The difference matters more than it sounds. App-layer tools sit between you and the thing, which means there’s always a path through, and your brain learns that path fast. DNS-layer blocking removes the thing from the network’s vocabulary entirely. The request goes out, gets answered with nothing, and the impulse has nowhere to land. You can absolutely still defeat it, I know exactly how, but defeating it requires logging into a server and editing a list, which is a deliberate, calm-state action. That’s the trick. The bypass exists, but it lives outside the moment of weakness, so the moment of weakness can’t reach it. The decision and the temptation no longer share a screen.


Time-windowed blocking, enforced by cron

The blunt version, block a domain forever, is too crude for real life, because some of those sites I genuinely want sometimes. So the better setup is time-windowed: distracting domains only resolve outside the hours I care about protecting. A cron job flips the rules on a schedule. During work hours and late at night, the distractions don’t resolve. In a defined evening window, they do.

________________________________________

■ **ASSIGNED TASK A**
Could you retype the passage on DNS-layer blocking word for word, from "The difference matters" to "share a screen."?
■ **ASSIGNED TASK B**
Can you extend the piece on DNS-based site blocking, picking up after its final sentence?

■ **STUDY MATERIAL**
________________________________________

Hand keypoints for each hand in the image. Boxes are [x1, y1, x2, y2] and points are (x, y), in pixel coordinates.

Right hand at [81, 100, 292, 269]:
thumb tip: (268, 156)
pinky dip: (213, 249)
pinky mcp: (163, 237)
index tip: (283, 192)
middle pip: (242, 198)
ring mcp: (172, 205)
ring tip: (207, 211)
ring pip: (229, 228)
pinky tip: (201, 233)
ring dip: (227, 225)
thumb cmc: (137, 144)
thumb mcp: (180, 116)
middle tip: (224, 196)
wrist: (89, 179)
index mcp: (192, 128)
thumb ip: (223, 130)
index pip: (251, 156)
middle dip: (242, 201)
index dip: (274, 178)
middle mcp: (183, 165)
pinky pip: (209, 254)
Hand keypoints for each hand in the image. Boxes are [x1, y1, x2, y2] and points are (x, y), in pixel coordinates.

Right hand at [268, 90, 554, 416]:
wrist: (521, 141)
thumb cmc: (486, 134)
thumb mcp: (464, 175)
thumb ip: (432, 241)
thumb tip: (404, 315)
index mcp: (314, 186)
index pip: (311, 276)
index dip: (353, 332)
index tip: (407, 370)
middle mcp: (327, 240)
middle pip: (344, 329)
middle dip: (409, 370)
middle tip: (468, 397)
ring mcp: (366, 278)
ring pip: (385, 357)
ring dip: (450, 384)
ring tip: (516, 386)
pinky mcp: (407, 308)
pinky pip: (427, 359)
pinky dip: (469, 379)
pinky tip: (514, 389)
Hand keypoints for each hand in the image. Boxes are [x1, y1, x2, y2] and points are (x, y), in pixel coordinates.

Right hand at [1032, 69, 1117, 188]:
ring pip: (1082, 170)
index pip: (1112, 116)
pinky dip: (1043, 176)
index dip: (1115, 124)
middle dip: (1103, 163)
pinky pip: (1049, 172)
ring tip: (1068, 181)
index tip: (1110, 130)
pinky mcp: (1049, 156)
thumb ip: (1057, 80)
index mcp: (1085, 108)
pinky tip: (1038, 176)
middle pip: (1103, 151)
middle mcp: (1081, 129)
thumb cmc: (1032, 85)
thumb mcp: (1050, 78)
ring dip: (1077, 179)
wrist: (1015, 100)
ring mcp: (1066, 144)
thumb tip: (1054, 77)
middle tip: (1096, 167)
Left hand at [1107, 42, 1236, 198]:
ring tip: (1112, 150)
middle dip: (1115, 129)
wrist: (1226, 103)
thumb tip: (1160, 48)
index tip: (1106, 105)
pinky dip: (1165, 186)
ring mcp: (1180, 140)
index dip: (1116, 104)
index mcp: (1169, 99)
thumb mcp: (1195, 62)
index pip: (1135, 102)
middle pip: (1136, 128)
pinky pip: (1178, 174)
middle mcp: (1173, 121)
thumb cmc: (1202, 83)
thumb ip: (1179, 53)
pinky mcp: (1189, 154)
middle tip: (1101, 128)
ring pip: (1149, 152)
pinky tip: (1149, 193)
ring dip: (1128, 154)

________________________________________

■ **RESULT A**
The difference matters more than it sounds. App-layer tools sit between you and the thing, which means there’s always a path through, and your brain learns that path fast. DNS-layer blocking removes the thing from the network’s vocabulary entirely. The request goes out, gets answered with nothing, and the impulse has nowhere to land. You can absolutely still defeat it, I know exactly how, but defeating it requires logging into a server and editing a list, which is a deliberate, calm-state action. That’s the trick. The bypass exists, but it lives outside the moment of weakness, so the moment of weakness can’t reach it. The decision and the temptation no longer share a screen.

■ **RESULT B**
This is the part that feels like magic the first time it runs. I’m not choosing to block anything at 10am, that decision was made once, encoded in a schedule, and now it just happens. The machine handles the discipline so I don’t have to spend any. It’s the same principle as a thermostat: you don’t re-decide the temperature every hour, you set the rule and let the system hold it. My attention boundaries became a literal config file plus a cron entry, and the entire category of “should I check it right now” quietly disappeared, because the honest answer outside the window is “it won’t load anyway.”


App blocker vs DNS sink vs network schedule

It’s worth being honest about the trade-offs, because none of these is free.

ApproachSetup effortWhat it buys youWhere it fails
App blockerLowestA pause before the app opensLives on the same device; your thumb learns the workaround
DNS sink (Pi-hole)MediumA wall — the domain just doesn’t resolveNetwork-wide and blunt; only protects you on that network
Time-windowed schedule (cron)HighestRemoves the decision entirelyMost setup; needs the DNS layer underneath it

An app blocker is the easiest to set up and the easiest to defeat, since it lives on the same device as the impulse and offers a button to override it. It’s a fine starting point and a poor finish line. It works until your thumb memorizes the workaround, which it will.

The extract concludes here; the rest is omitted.